Fast, long range and simple, the AeroGnat is a tiny "drone fighter" paper airplane optimized for high speed flight.
I decided to develop the AeroGnat from the successful Firefly to make an aircraft that was more capable at high speeds than the latter, which was catered more toward moderate speed. The new plane was fitted with a wing design that had been used previously on other high speed darts like its namesake, the Gnat. The mating of these two components proved itself an excellent combination in flight testing. The AeroGnat performed well when tested and was soon approved for publication on that basis.

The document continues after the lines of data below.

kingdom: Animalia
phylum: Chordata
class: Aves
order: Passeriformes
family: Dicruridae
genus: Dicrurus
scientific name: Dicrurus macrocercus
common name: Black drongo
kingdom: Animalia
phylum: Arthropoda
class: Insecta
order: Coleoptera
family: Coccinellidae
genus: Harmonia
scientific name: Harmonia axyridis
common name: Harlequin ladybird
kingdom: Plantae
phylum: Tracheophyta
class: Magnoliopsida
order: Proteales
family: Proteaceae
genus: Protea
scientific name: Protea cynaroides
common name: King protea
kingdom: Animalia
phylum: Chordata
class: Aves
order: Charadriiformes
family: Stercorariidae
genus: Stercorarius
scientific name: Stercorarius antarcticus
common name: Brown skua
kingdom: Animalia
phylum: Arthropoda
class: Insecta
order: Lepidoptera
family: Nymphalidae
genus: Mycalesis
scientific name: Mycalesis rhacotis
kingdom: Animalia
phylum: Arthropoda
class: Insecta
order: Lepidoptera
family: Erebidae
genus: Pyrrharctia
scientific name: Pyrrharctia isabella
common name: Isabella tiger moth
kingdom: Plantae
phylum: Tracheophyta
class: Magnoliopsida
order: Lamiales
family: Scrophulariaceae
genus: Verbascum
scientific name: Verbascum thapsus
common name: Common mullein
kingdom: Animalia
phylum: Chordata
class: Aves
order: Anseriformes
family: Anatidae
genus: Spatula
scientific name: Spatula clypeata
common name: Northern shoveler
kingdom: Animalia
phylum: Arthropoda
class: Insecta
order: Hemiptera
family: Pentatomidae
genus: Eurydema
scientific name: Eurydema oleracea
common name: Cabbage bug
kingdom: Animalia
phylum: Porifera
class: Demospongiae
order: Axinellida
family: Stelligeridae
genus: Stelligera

TAA USAF Designation: D417-1
Step 1: Materials
1 Piece of 8 by 10.5 inch graph paper
Step 2: Begin Construction
First, begin by folding your your graph paper in half (excluding three boxes on the perforated side). Once the paper has been folded appropriately, make two marks--10 full boxes apart (allow for a further box back behind the airframe). Use a ruler to make a straight line with the length of 10 boxes directly up 1 row of boxes from the two marks you just made. Then make the stabilizers, spars and counterweight as shown. The airframe should appear as it does in the first photograph when you have completed its layout.
After the fuselage is made, take another sheet of paper that is folded in half along the lines of boxes. Mark out the wing as shown (2 boxes in length by 3 boxes in width, and a swept portion in front of this box of 1 box eliminated every 3 boxes away from the fuselage). Half of a box in from the wingtip, make a dotted line parallel to the wingtip. Then cut it out.
Solid lines indicate places to cut. Dotted lines indicate fold lines.
Note: 1 box = 0.25 inches
Step 3: Making the Fuselage
Cut out your fuselage and fold its counterweights into place. Cut along the solid lines of the tail then cut away the portion shown. After doing this, fold the fin forward along the dotted line. Fold along the dotted vertical line in the center of the fuselage and then cut along the solid horizontal line. After making the cut, unfold the fuselage and apply tape where designated. Fold the horizontal stabilizers down afterward.
Step 4: Applying the Wings; Stapling
Cut out the wings and pull them through the fuselage as shown. Apply tape where designated and fold the winglets down as pictured. Apply one staple from each side in the area of the counterweights to complete your AeroGnat.
Step 5: Flight
By virtue of its design, the AeroGnat is very predictable in its handling and can be flown quite easily. Origami aviators with experience with other miniature paper airplanes should have little trouble transitioning. Launches should be done at moderate to high speeds at neutral or positive attitudes. Additional surfaces include flaps, ailerons, elevators and a trimmable rudder. Enjoy!